The lawyers are at fault for all their commercials appealing to people’s greed. In their ads they claim that people who even suspect they might have suffered some debilitating effect from a particular medicine or who might have been physically harmed by poorly conducted medical treatment could possibly receive hundreds of thousands of dollars in compensation by joining in a class action lawsuit. The ambulance chasers must find such ads a lucrative way of building their business, because the ads are numerous and enduring…as well as nauseating.

The insurance companies are at fault, I believe, for having high premiums, high deductibles, and in some cases making it an arduous and perhaps a fruitless task for the doctor or the hospital to collect. I also believe they are at least partly responsible for the excessive use of CAT scans, x-rays and EKG’s as well as the redundant supplying of patients’ ordinary medicines and of arm slings. If any one item is not new and spotless, if every examination technique is not employed, they seem to feel, then they are open to potential lawsuits. And, sad to say, they are probably right.
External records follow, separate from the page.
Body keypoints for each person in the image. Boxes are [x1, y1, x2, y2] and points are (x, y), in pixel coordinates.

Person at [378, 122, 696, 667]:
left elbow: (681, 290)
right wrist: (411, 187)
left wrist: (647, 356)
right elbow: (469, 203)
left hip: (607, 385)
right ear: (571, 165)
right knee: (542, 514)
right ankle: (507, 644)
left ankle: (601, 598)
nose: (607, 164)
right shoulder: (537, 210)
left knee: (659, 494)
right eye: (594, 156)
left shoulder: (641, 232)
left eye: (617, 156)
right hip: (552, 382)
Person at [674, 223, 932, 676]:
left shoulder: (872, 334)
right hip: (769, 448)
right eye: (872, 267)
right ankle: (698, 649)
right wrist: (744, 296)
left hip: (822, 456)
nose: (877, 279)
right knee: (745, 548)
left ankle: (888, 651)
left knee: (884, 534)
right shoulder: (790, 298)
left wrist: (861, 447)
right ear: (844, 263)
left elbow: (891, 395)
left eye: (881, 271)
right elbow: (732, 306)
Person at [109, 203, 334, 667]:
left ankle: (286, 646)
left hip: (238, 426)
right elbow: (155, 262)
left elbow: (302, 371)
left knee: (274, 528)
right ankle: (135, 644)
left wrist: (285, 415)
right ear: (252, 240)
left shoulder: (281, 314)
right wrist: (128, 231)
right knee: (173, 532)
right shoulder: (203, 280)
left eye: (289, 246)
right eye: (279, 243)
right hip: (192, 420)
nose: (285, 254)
Now, finally, for the patients – among whom, of course, I am one. Many, perhaps most, of us do not look at the list of medical charges, especially if we are largely covered by health insurance. And, as for high deductibles, they actually can have a positive as well as a negative impact: on the one hand they cause the patients to have a more sensitive role to play in their medical care, while on the other hand they can be so steep as to drive patients away from needed treatments.  I believe that, if patients would look at those charges and note how minor medicines such as aspirin is billed for as much as $15, they would wake up to how ridiculous our health care system is. I should not ignore the greed of many patients either. Obviously many folks are responding to those ambulance chasers’ ads. Anything for a quick, easy buck!

We really do need to revamp our health care system, but there seem to be multiple blocks hindering any true reform: ignorance of the admittedly gigantic medical industry and lack of political will on the part of the politicians, disincentive from potential reduction of a lucrative field for lawyers, and lassitude on the part of patients who are too much comforted by those unreadable insurance policies and undecipherable hospital bills.
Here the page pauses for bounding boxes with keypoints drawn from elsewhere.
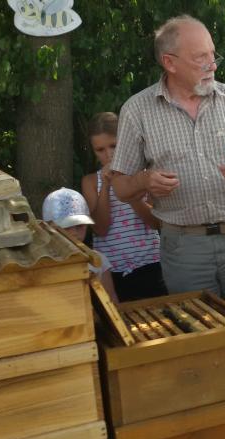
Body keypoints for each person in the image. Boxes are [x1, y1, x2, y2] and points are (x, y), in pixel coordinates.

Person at [109, 15, 225, 425]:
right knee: (201, 346)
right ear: (169, 62)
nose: (212, 65)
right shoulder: (138, 110)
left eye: (213, 55)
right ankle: (224, 433)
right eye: (201, 58)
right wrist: (145, 180)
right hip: (183, 246)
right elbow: (121, 186)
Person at [80, 112, 166, 302]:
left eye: (113, 146)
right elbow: (100, 229)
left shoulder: (143, 175)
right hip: (112, 271)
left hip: (150, 263)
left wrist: (128, 191)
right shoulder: (91, 181)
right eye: (100, 150)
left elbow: (155, 223)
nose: (109, 155)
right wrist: (107, 186)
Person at [42, 187, 120, 303]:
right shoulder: (43, 264)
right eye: (66, 227)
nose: (74, 232)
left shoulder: (99, 260)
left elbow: (112, 301)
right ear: (49, 229)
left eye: (80, 226)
As for the insurance companies, I am not sure where they stand on reform. I tend to believe that they favor it, but they are under pressure from lawsuits to put pressure on doctors and hospitals, who in turn put pressure on patients. In other words, we are all guilty of contributing to this mess. But what can we do about it?

My modest proposal is frankly quite bizarre: I acknowledge that no one will ever adopt it. I would suggest that we set the president of the American Bar Association, the president of the American Medical Association, and the president of American Health Insurance Plans, as well as the smartest insured citizen in the country in a large room and lock the door. They may be accompanied by two assistants each. All of the room’s occupants are to be dressed only in their pajamas. The temperature of the room is to be set at 60 degrees Fahrenheit. A couple of other side rooms should be provided with cots (no blankets) so the conferees can take occasional naps, and there should be an attached bathroom with shower. Also, they should be fed regular, healthy meals. They are not to be allowed to exit until they develop a sensible health care plan for the entire population of the United States. The reason these folks have to do the job of reforming the health care system is because they are the only ones who understand all its facets. Congress is too ignorant, lazy and motivated by political considerations to take the task on handily.